I Could Really Do Without The Whole Boys’ Club Mentality On Australian Survivor This Season

Australian Survivor

I absolutely love Channel 10’s Australian Survivor. Not to be dramatic, but over the last two COVID-infested years in particular, the show has been the literal one bright spark in my life every Sunday, Monday and Tuesday night during its run.

So obviously, I was pumped for my next dose of escapism when Australian Survivor: Blood V Water premiered. And for the most part, I’m actually really enjoying the season — the added element of people playing with / against their loved ones is seriously spicy and Jonathan LaPaglia‘s cryptic quips after each tribal council are just getting more batshit. Never change, JLP.

But there’s an undercurrent of Australian Survivor: Blood V Water making me cringe into oblivion in every episode. Yep, to quote the podcast My Favourite Murder: toxic masculinity ruins the party again.

I’m looking squarely at the current “Red” tribe for this one. Apparently that creek they soak themselves in 24/7 is made up of 90% liquid testosterone because the bro vibes are something else at this camp.

After the tribes swapped a couple of weeks ago, contestant Jordie Hansen made a throwaway comment in his to-camera chat that has lived rent-free in my brain ever since.

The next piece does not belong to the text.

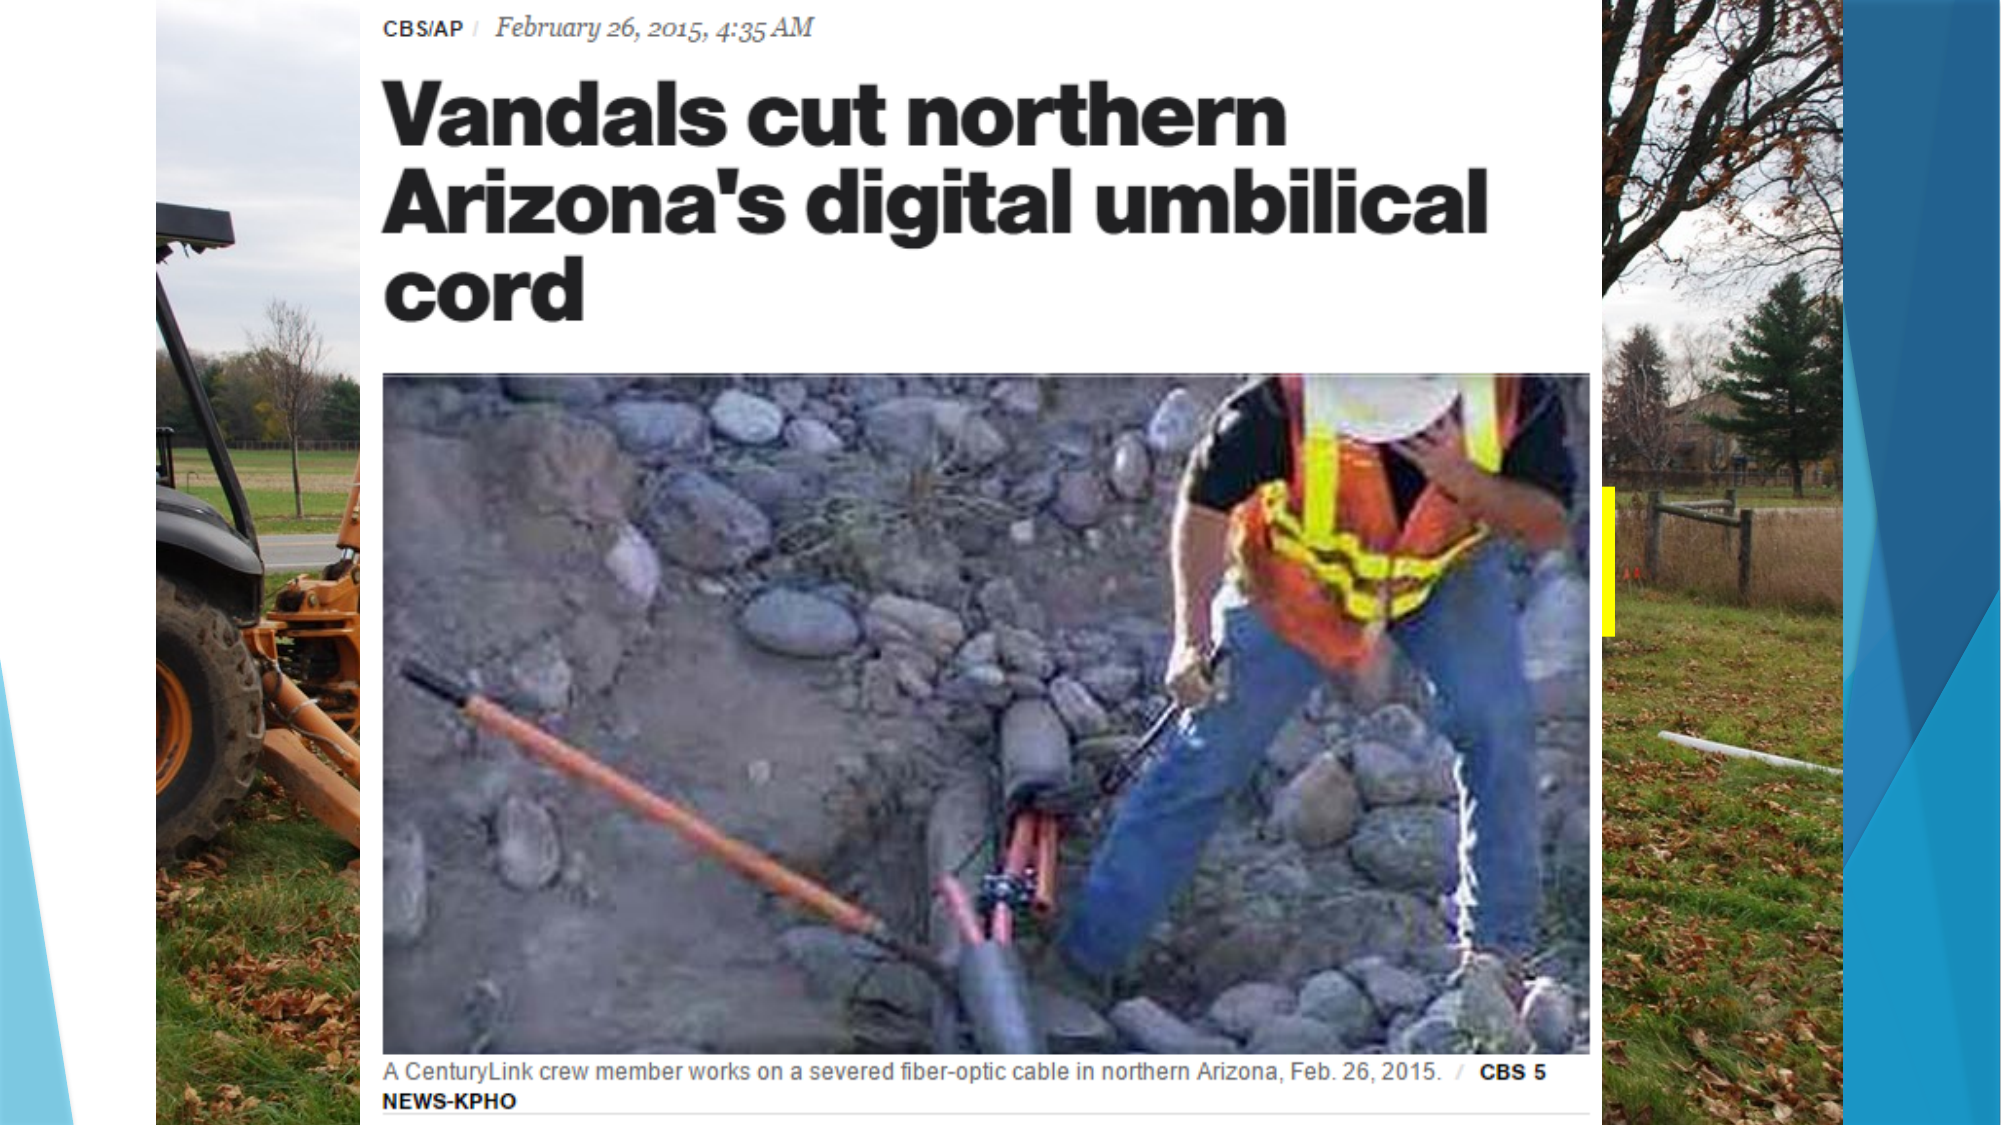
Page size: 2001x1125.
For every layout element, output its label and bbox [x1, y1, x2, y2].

Referring to his old “Blue” tribe mates, he described his new strategy as “Blue strong, male strong” and my god mate, this ain’t it.

Australian Survivor
Brain not strong

He went on to rattle through the list of his female tribe mates as he decided which one to pick off, saying of Amy Ong: “She’s little and she’s really weak”.

Uh-huh

Never mind that in a subsequent challenge, Ong dominated and it was Hansen’s fellow “male strong” pal Jordan Schmidt who cost them that week’s immunity.

Oh, and never mind that this week, Shay Lajoie went up against Hansen in a gruelling endurance challenge and outlasted him. Never mind that at all.

Australian Survivor
owned

In Hansen’s defence, targeting the “weak” in Survivor is hardly a new tactic. A large part of the game is winning challenges and avoiding tribal council, so some contestants feel they need a super fit and strong tribe to do that.

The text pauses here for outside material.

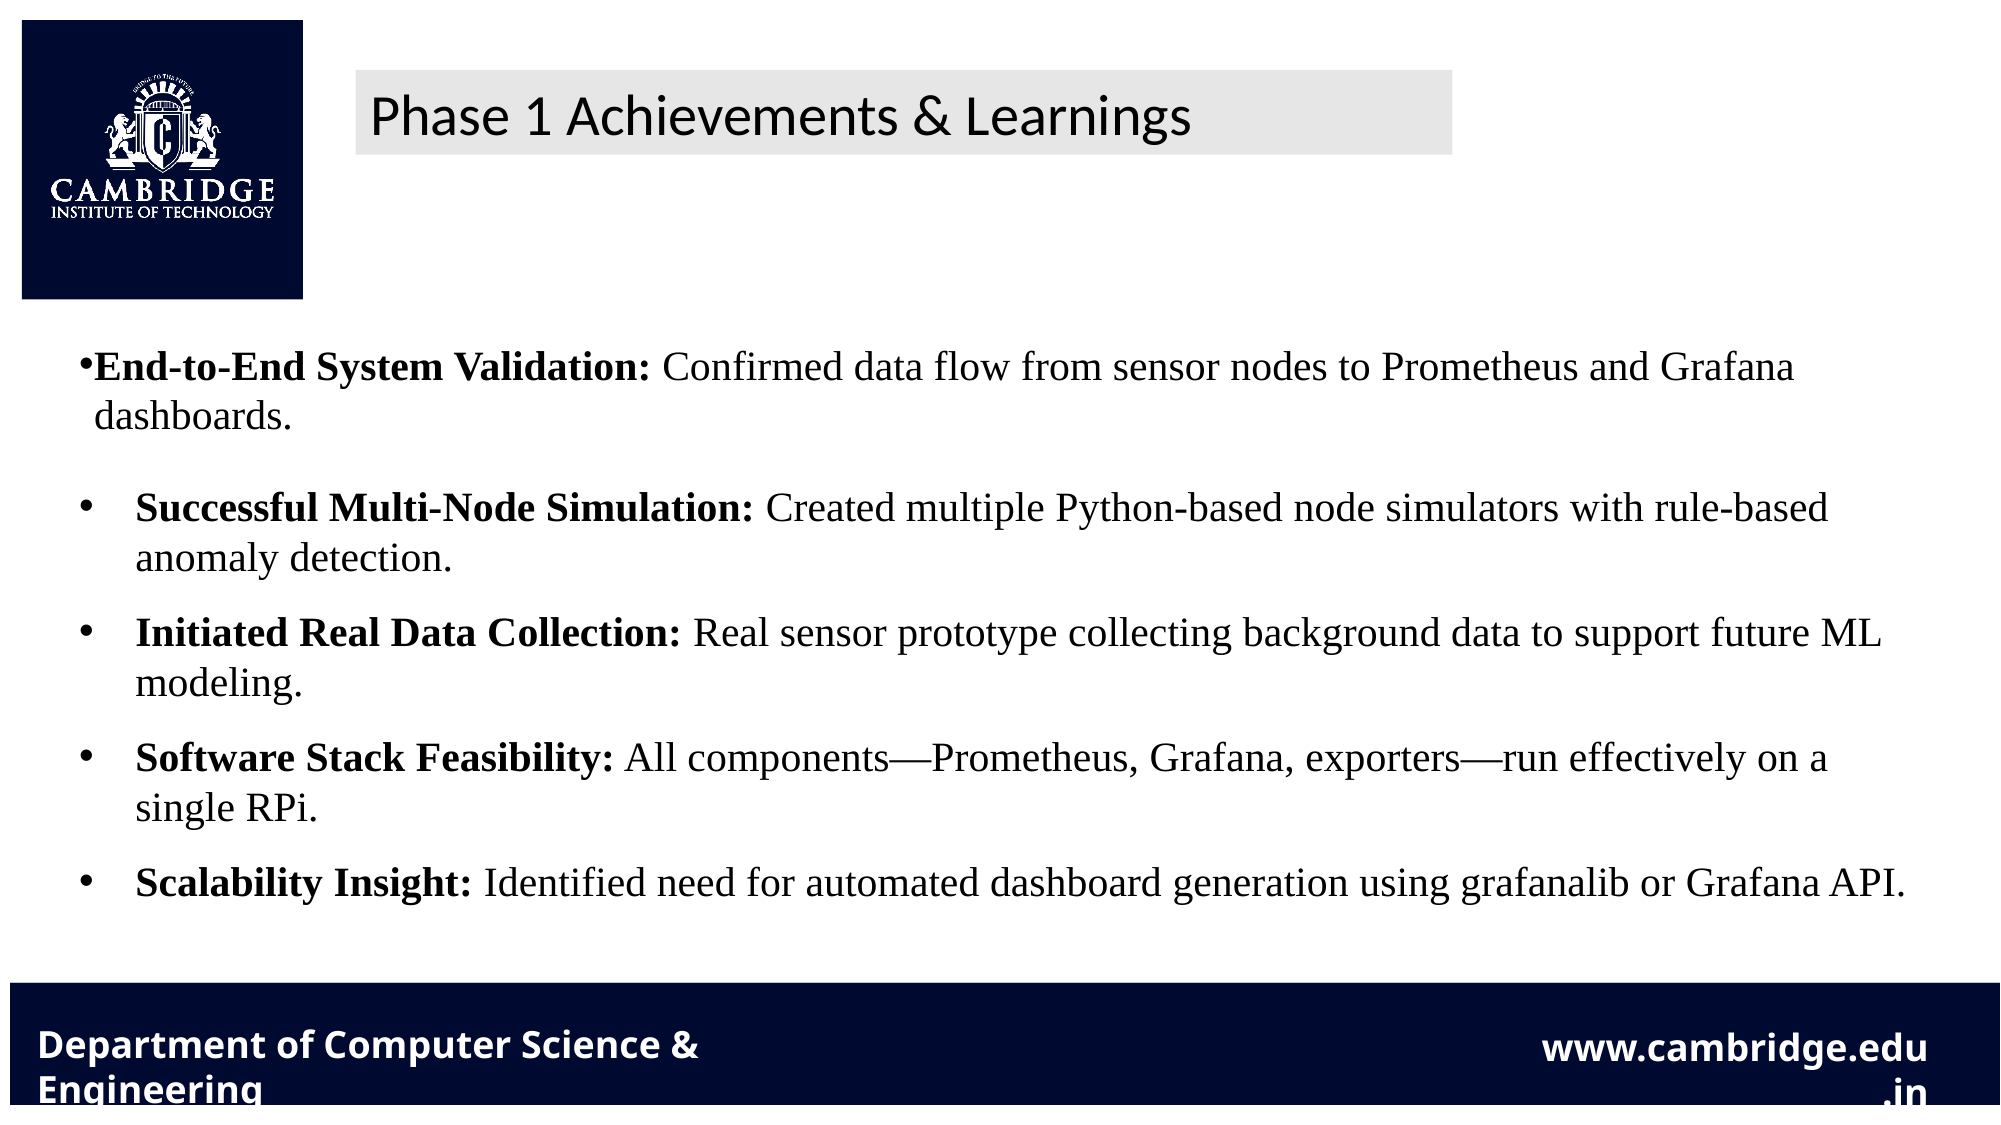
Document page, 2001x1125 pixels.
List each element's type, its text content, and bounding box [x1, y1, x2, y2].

text_box End-to-End System Validation: Confirmed data flow from sensor nodes to Prometheus and Grafana dashboards. Successful Multi-Node Simulation: Created multiple Python-based node simulators with rule-based anomaly detection. Initiated Real Data Collection: Real sensor prototype collecting background data to support future ML modeling. Software Stack Feasibility: All components—Prometheus, Grafana, exporters—run effectively on a single RPi. Scalability Insight: Identified need for automated dashboard generation using grafanalib or Grafana API. [41, 331, 1932, 913]
picture [51, 74, 274, 218]
text_box Phase 1 Achievements & Learnings [355, 69, 1453, 155]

But not every challenge requires a player to hoist a 20kg barrel over their head while running a marathon up a hill and then doing 1000 pushups. In fact, no challenge really asks for that. There’s puzzles, endurance and strategy based challenges as well, meaning that the physically “weak” can also have a chance to contribute to the team wins.

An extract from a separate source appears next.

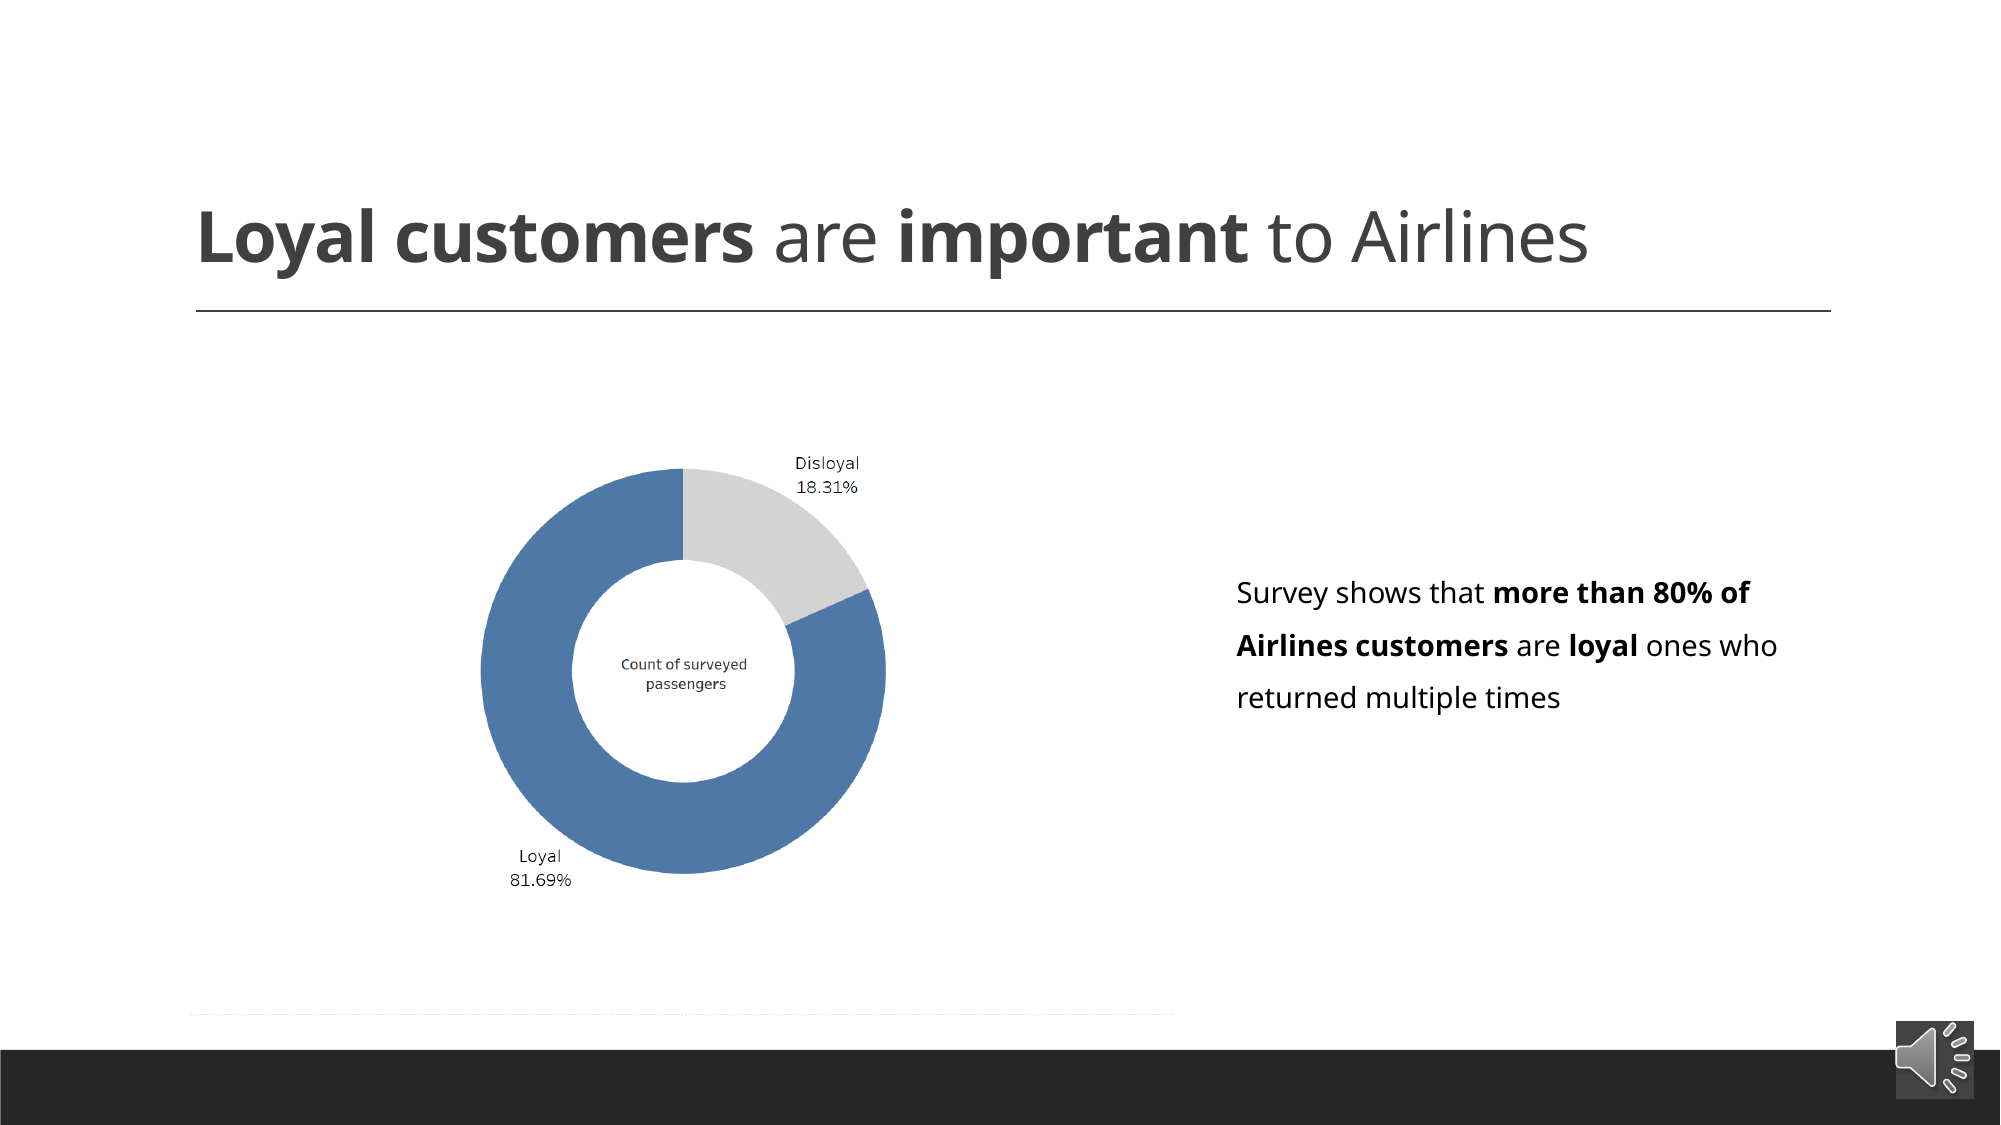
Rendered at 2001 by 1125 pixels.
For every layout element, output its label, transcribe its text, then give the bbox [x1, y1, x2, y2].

Hansen says he’s Survivor fan, so surely he’d know that the final two from last year’s Brains V Brawn season flipped “male strong” gender norms: we had winner Hayley Leake, a woman who was a challenge beast; and George Mladenov, a man who gave up competing in most physical challenges and relied on social strategy to get him to the end of the series.

Yet here Hansen is throwing out a comment like “male strong” in the year 2022 and making me actually groan. (I also groan every time he calls one of the female contestants “babe”, but that’s a hill I’ll die on another time.)

It’s not the getting rid of the “weak” that necessarily bothers me, it’s the fact that Hansen and his fellow boys club of Schmidt, David Goodchild, Mark Wales and Josh Millgate appear to believe that this perceived “weakness” and gender go hand in hand.

Australian Survivor
matching YTB tatts when

During their strategy conversations, it appears they don’t recognise that strength, particularly female strength, can manifest in other ways other than carting barrels up hills. And that women have shown throughout the history of Survivor that they are pretty bloody crucial to have on your side.

But annoyingly, the women in the Red tribe have been buying into the boys’ club mentality and turning against each other in an effort to be the last woman standing.

Thankfully, the next episode brings with it the merging of the two tribes and I’m glad, because the men running the Red tribe and the women turning on each other storyline was getting tough to watch.

There’s some badass women still competing in Australian Survivor, so let’s hope they kick the boys’ club right in the metaphorical dick.